Mas os supermercados de colchões ali eram um nojo e fomos a Haight com Fillmore. Não estão a ver uma loja de colchões que o empregado usa suíças até ao queixo, calções de ¾ e ouve Ramones? Pois bem era assim... A loja era um verdadeiro supermercado de colchões, mas gerido por uns punks asseados, mas verdadeiramente à São Francisco. A contra cultura própria da cidade, aquilo que eu mais gosto aqui. Como o underground está presente em quase tudo, até numa loja de colchões.

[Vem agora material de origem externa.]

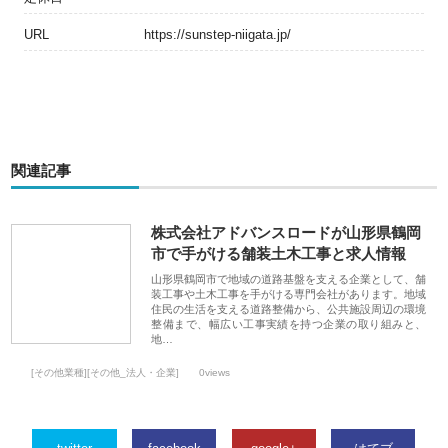
URL
https://sunstep-niigata.jp/
関連記事
株式会社アドバンスロードが山形県鶴岡
市で手がける舗装土木工事と求人情報
山形県鶴岡市で地域の道路基盤を支える企業として、舗
装工事や土木工事を手がける専門会社があります。地域
住民の生活を支える道路整備から、公共施設周辺の環境
整備まで、幅広い工事実績を持つ企業の取り組みと、
地…
[その他業種][その他_法人・企業]
0views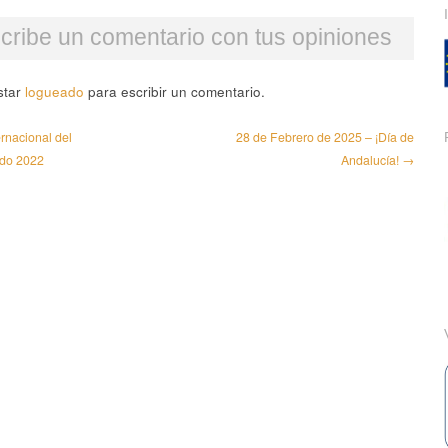
cribe un comentario con tus opiniones
star
logueado
para escribir un comentario.
rnacional del
28 de Febrero de 2025 – ¡Día de
ado 2022
Andalucía! →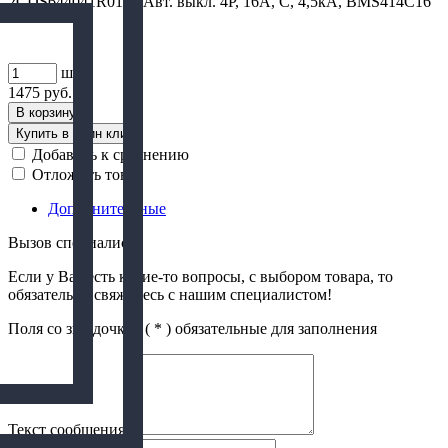
2CDS644041R0164 Авт. выкл. 4P, 16A, C, 4,5кА, BMS414C16
шт
1475
руб.
В корзину
Купить в один клик
Добавить к сравнению
Отложить товар
Дополнительные
Вызов специалиста
Если у Вас есть какие-то вопросы, с выбором товара, то
обязательно свяжитесь с нашим специалистом!
Поля со звездочкой (
*
) обязательные для заполнения
Текст сообщения
*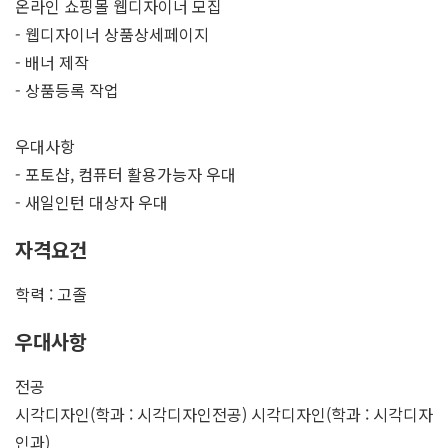
온라인 쇼핑몰 웹디자이너 모집
- 웹디자이너 상품상세페이지
- 배너 제작
- 상품등록 작업
우대사항
- 포토샵, 컴퓨터 활용가능자 우대
- 새일인턴 대상자 우대
자격요건
학력 : 고졸
우대사항
전공
시각디자인(학과 : 시각디자인전공) 시각디자인(학과 : 시각디자
인과)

A escolha não foi muito difícil, pois já estava a ficar tarde e a loja fechava em breve. Lá fomos buscar o carro, ainda com uma passagem pelo Rite Aid para comprar alguma coisa para o lanche e uns aditivos vitaminaicos para a Mariana que andava em dieta. Parei o carro em frente à loja punk de colchões e depois de uma luta acesa com os bancos traseiros do bólide, que não queriam ajudar e rebater, lá conseguimos carregar o colchão e ir para casa da Mariana.


Alugámos um filme do clube de vídeo - o Thin Red Line - e estivemos a vê-lo. Bem, eu e a Cláudia, porque a Mariana já o tinha visto e perdeu o fim por causa de uma chamada de telefone demorada.

O filme é muito longo e... Muito bonito! Realmente saiu na mesma altura do "Resgate do Soldado Ryan" e também foca a mesma altura da história, mas é completamente diferente. O filme do Steven Spielberg apesar de realista e bastante sangrento, não chega ao calcanhar deste em termos de história. É verdade que vai ser difícil esquecer a dureza das imagens do desembarque na praia, mas depois o filme dispersa e perde-se numa história sem grandes argumentos. No "Thin Red Line" é mesmo isso... A linha invisível que nos separa da loucura e de fugirmos em momentos de guerra. Não que eu perceba alguma coisa disso, porque aliás nem fiz a tropa, mas imagino-me numa cena daquelas e receber ordens de um oficial na retaguarda, para atacar um morro onde sei que a morte espreita a qualquer passo mal dado. Eu matava o oficial... Ou melhor ainda, que não haja sequer oportunidade para eu testar tal coisa. Que não haja nenhuma guerra!!!

O filme é muito longo e quando acabou já eram 10h30m, mas tínhamos que jantar. Fizemos o jantar a correr e estivemos a comer e na conversa à mesa até quase até à meia noite e meia.

Cheguei a casa, em Corte Madera, à 1h da manhã e a Cláudia estava a dormir desde a ponte Golden Gate.